Conceptual framework and recommendations for internet data – based ICT statistics
In this activity two related investigations were carried out. The first one was theoretical and examined the place of the Internet in everyday social and economic life and the data that are generated by the interactions between individuals and enterprises in the Internet. The second one examined the extent to which data collected by software monitoring users’ devices and by crawlers extracting content from enterprise web sites can substitute or extend the current ICT surveys. In addition, and although beyond the scope of the project, it examined the new ways opening for production of official statistics based on the proliferation of data in the Internet and on data from the “Internet of things”.
The new sources and forms of data in the Web are raising imperative questions to Official Statistics. The envelope question is which methods should be changed or even introduced to let Official Statistics retain their character, but at the same time exploit the emerging potential of online contexts. The proposed conceptual framework for Internet and Web as data sources should facilitate the orchestration of their main characteristics with the approach of Official Statistics.
‘Cookbook’ for internet data – based ICT statistics
The ‘cookbook’ is a guide for the application of Internet-data based methods for the production of official statistics. Its audience are the producers of official statistics. The guide borrows its structure and some of its content from Eurostat’s “Methodological manual for statistics on the Information Society”. More specifically, for aspects of the production methods, which will be implemented in the same manner as in the current households and enterprises ICT surveys (e.g. sampling enterprises from the business register of the NSI) the guidelines were copied from the current manual. Even then however, minor changes were made in order to discuss possible difficulties that will be faced by the new methods. A considerable part of the cookbook however consists of original material drafted by the project team.
Feasibility of big data as a source for the production of official statistics
The potential of big data as a source of official statistics was examined. Of particular interest were the so-called ‘federated open data’ which are (big) data from business or the public sector, generally not accessible by the public, but shared in an agreed and defined way with the producers of official statistics. Five specific ‘use cases’ were examined:
- Vessel movement data from the Automatic Identification System (AIS)
- Real estate classified advertisements
- Social media message data
- Credit card transaction data (Visa Europe)
- Government financial transparency portal data
Outline of procedure for the accreditation, by producers of official statistics, of big data sources as input data for official statistics
In this activity a procedure is proposed that NSIs pondering whether to use big data sources as input in the production of official statistics could employ to accredit such sources. Our work was based on the analysis of the available recent literature on topics such as quality of statistics in general and quality of administrative data sources in particular.

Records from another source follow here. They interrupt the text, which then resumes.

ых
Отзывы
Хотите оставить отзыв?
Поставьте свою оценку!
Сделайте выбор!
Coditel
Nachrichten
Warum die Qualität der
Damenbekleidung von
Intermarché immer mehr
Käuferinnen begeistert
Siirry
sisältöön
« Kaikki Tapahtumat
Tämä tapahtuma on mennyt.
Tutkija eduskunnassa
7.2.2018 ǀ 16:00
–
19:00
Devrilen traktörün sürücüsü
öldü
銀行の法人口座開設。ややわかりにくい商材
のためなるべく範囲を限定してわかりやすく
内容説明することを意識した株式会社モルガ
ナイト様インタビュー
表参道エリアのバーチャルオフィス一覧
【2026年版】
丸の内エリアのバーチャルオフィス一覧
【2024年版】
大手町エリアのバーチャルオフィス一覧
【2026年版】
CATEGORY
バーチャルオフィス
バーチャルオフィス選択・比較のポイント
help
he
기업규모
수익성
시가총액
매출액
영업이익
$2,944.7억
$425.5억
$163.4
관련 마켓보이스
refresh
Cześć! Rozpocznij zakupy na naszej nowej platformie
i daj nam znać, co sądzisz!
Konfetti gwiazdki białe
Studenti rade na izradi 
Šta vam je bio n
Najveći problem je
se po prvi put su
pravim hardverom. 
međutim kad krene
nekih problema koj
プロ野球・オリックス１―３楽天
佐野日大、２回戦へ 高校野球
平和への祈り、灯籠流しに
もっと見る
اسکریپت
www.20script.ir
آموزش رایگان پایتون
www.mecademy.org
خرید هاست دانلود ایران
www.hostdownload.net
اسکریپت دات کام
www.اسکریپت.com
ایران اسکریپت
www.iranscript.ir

The actual accreditation procedure evolves in a step-wise fashion. It consists of five stages with gradual assessments involving indicators measured through scales and hard data:
Stage 1: Initial examination of source, data and metadata. Αn early assessment of the data, the metadata and the source.
Stage 2: Acquisition of data and assessment. This stage entails negotiations with the source with a view to acquire a set of files or file extractions adequate for rigorous testing. The primary objective is to clarify whether the source is willing and able to deliver files or extractions at the record level, as well as keep open a communication channel during the testing process.
Stage 3: Forensic investigation. This stage requires a fair amount of work by the NSI. It is divided in four distinct phases: i) producing a clean microdata file (halfway through which we meet a decision point); ii) using the file to produce and analyse aggregate statistics iii) producing pilot new outputs or using the file in the production of existing outputs, and; iv) assessing the capacity of the existing statistical tools to handle the new data.
Stage 4: NSI decision. This stage is dedicated to the assessments necessary for a corporate decision to be made based on as much information and knowledge as possible. It can sub-divided in four distinct phases: i) an itemisation of the exact uses of the new data and their impacts; ii) a top-level cost-benefit analysis, which focuses on the financial picture; iii) assessment of the risks that need to be undertaken and managed by the NSI, iv) assessment of the feasibility of incorporating the new source into the gamut of the NSI’s statistical operations from a legislative and socio-political point of view
Stage 5: Formal agreement with source. This final stage involves high-level negotiations with the source as an institution to secure cooperation and arrive at a formal and comprehensive agreement.
 Eurostat (2013) Methodological manual for statistics on the Information society, v. 3. Luxembourg: Eurostat.